You will find several words and phrases which, when used properly, serve to create criminal procedures all but incomprehensible to the layman. Phrases such as “Comes Now,” and “Counsel of Record,” could cause the typical reader to pause, while phrases like “In Pari Delicto,” or “Sua Sponte,” are confounding in the extreme – not minimal since they are words taken from a dead language. For an effective criminal law clerk, however, such phrases and words must at minimum be familiar, as courts often demand their usage in official documents for the sake of tradition and professionalism. Strafrechtskanzlei Stuttgart Even lacking any adept’s comprehension of Latin, a criminal law clerk must anticipate to place these terms throughout legal documents appropriately and, perhaps more importantly, know when to omit these terms. Whereas the absence of these traditional terms might be tolerated with a judge, a bad placement of the terms might change the meaning of a complete document, and allow it to be inadmissible to court records. As far as efficiency is worried, there is nothing worse than having to accomplish the same work twice.
While archaic terminology is just a basic requirement required for all effective law clerks to understand, one surprisingly overlooked qualification is just a mastery of the present day modes of communication. Including methods such as email, faxing and even properly formatted postal envelopes. Of these three, properly formatted and professionally appearing envelopes are probably the most crucial, as numerous courts require original documents and do not accept facsimile or electronic copies. To be acquainted with proper mail-address formatting might seem confirmed – yet, this type of familiarity implies intimate knowledge of word-processing programs and printer capabilities, as handwritten envelopes are, to express minimal, unprofessional. That said, knowledge of fax systems and the procedure of emailing is also critical; as more and more courts begin to accept digital copies of documents, law clerks are required to be acquainted with professionally structured and properly formatted e-docs.

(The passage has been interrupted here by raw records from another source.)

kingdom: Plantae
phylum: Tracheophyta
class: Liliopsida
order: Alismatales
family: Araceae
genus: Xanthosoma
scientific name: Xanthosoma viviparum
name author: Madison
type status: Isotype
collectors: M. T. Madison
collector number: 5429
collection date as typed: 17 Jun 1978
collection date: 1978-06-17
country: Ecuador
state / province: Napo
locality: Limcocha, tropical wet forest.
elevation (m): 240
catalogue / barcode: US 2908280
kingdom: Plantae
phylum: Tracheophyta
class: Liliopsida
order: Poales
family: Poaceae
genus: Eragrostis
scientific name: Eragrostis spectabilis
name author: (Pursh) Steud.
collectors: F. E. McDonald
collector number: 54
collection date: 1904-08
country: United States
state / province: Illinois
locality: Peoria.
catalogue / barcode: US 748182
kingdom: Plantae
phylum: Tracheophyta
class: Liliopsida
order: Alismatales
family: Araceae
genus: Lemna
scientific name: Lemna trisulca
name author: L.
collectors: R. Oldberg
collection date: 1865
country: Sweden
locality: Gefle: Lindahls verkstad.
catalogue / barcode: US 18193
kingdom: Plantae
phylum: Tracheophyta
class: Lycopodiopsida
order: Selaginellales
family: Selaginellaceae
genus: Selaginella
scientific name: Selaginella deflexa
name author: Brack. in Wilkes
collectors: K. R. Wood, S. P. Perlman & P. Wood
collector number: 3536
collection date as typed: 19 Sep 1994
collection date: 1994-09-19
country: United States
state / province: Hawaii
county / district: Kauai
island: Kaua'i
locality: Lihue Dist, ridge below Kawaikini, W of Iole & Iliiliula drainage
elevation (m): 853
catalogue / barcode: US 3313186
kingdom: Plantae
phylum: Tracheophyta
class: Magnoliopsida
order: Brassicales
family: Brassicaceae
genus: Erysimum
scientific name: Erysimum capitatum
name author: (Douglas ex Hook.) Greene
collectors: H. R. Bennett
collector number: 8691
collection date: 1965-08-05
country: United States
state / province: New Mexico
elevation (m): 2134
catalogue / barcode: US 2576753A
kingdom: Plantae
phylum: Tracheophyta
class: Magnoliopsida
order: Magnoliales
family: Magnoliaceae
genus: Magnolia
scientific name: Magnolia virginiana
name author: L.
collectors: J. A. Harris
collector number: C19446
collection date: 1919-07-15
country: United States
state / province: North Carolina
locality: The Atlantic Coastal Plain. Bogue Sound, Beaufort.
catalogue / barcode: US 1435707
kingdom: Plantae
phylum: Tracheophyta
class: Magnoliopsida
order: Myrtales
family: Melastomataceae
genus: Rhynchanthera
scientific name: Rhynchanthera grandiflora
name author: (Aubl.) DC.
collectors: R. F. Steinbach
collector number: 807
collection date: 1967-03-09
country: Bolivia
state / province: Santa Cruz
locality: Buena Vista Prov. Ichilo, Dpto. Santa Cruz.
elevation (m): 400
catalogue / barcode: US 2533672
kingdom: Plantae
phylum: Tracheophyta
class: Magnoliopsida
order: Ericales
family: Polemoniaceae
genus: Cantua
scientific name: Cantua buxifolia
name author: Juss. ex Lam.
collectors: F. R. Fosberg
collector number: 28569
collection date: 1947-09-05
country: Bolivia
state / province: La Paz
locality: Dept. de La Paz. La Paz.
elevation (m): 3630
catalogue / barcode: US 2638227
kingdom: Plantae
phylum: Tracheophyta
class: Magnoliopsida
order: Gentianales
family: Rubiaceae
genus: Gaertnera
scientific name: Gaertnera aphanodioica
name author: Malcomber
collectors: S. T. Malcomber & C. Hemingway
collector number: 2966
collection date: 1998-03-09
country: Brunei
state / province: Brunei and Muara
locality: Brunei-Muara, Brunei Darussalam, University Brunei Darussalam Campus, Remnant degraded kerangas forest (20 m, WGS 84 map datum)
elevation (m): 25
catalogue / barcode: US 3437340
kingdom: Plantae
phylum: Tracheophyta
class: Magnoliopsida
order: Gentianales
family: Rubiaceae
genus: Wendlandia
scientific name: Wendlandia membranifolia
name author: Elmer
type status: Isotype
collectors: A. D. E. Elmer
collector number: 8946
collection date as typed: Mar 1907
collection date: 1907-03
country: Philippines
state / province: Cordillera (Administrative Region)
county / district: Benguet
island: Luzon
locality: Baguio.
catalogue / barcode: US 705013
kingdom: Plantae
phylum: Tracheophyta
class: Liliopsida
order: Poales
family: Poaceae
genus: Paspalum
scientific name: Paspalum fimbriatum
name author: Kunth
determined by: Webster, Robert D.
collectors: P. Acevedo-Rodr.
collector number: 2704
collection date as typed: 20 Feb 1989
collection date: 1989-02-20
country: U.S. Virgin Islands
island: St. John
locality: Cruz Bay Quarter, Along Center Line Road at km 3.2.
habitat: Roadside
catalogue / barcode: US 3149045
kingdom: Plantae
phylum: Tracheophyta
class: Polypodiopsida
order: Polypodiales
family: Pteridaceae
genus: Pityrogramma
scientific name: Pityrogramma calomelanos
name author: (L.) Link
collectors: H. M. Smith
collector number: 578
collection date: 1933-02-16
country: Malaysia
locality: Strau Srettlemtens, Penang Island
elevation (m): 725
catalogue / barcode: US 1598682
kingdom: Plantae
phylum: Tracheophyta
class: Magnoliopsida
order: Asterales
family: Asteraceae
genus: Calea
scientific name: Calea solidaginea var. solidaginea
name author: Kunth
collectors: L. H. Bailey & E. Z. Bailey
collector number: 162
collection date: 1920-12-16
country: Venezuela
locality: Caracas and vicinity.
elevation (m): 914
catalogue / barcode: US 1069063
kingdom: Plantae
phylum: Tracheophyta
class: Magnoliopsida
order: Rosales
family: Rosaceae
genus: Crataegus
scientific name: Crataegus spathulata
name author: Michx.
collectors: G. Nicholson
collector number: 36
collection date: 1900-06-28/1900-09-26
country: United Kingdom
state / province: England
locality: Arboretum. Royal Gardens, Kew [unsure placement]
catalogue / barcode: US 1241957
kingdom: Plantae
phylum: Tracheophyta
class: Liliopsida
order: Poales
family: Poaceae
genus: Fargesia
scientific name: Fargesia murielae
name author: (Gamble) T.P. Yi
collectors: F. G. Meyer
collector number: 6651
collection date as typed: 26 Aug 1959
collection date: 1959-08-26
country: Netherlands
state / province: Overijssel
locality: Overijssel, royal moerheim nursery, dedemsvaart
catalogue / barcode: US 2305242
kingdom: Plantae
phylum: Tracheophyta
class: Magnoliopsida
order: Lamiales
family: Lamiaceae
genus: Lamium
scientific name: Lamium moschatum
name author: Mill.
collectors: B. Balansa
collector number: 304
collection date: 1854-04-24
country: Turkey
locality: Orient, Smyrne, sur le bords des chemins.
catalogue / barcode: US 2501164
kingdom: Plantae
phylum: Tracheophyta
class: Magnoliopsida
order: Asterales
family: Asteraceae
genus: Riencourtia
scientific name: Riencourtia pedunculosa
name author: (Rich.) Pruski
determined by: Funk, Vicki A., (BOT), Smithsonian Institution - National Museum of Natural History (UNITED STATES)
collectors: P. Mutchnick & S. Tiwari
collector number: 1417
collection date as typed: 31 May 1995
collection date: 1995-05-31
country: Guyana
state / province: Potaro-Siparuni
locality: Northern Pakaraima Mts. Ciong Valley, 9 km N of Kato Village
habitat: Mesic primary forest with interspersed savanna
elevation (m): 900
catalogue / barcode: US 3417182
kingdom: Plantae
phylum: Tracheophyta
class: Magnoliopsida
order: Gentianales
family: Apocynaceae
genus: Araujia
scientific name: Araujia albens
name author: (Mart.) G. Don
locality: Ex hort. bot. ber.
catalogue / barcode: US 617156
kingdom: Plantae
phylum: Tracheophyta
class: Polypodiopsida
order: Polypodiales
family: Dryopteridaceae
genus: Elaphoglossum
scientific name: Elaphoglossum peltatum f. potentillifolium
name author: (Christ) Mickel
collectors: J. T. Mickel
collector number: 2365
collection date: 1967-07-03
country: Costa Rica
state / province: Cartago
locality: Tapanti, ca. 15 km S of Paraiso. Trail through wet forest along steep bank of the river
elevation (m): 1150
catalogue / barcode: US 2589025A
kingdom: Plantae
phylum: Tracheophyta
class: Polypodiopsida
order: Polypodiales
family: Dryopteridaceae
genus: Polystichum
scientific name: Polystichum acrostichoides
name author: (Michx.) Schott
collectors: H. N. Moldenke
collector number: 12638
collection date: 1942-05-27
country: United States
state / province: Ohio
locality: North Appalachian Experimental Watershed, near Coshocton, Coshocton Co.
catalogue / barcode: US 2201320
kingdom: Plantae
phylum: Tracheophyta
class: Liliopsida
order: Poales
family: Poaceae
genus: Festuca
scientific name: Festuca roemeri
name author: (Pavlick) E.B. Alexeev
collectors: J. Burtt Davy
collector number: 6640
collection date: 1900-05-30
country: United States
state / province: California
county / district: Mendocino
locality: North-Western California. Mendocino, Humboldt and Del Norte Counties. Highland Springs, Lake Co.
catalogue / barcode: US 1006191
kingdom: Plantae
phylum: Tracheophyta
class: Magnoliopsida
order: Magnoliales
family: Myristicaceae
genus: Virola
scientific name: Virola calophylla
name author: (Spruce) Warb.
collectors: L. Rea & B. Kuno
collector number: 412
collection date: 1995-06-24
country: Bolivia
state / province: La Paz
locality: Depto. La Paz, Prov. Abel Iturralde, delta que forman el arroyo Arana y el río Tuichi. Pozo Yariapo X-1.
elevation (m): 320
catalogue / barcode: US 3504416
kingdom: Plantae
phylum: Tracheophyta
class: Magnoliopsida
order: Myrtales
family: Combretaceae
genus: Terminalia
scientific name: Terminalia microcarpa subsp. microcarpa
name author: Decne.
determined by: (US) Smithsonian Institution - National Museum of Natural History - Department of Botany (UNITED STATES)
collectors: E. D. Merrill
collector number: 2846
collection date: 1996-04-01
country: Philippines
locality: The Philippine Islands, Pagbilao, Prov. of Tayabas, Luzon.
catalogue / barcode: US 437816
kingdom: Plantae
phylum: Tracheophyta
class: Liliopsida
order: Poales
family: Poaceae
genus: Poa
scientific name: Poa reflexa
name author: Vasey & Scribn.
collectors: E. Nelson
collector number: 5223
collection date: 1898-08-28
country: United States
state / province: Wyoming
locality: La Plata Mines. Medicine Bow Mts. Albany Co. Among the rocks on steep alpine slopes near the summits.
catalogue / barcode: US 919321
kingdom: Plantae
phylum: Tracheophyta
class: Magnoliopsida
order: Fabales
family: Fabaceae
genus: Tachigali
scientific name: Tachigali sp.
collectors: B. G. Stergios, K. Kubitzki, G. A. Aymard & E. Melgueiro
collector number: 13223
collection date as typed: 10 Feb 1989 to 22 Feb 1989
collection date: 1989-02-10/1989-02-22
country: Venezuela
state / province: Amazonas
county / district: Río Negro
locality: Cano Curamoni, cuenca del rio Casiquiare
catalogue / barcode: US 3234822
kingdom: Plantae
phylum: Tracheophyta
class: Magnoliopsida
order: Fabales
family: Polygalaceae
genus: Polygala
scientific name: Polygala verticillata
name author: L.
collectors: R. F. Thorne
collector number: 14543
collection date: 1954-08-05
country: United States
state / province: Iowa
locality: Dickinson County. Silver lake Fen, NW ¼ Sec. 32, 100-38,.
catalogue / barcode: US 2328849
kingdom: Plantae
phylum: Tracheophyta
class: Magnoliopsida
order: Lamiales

Given the variation between what kinds of documents courts will and will not accept, the main qualification of a criminal law clerk is that of adaptability. Understanding that every court and each judge has their particular demands – and being able to meet those demands – is paramount to being an effective legal clerk. Being willing to utilize archaic terminology or modern terminology; being effective at filing documents early enough to meet the demands of courts who require original, physical copies, vs. people who only demand electronic, digital copies; understanding how each individual court schedules hearings; even being effective at meeting the demands of other criminal law clerks – all these and more require an power to conform to each unique case and each unique situation. Without this adaptability, not only can the work of resolving criminal cases be compounded exponentially, but the appeal of a law clerk as an employee is inherently reduced.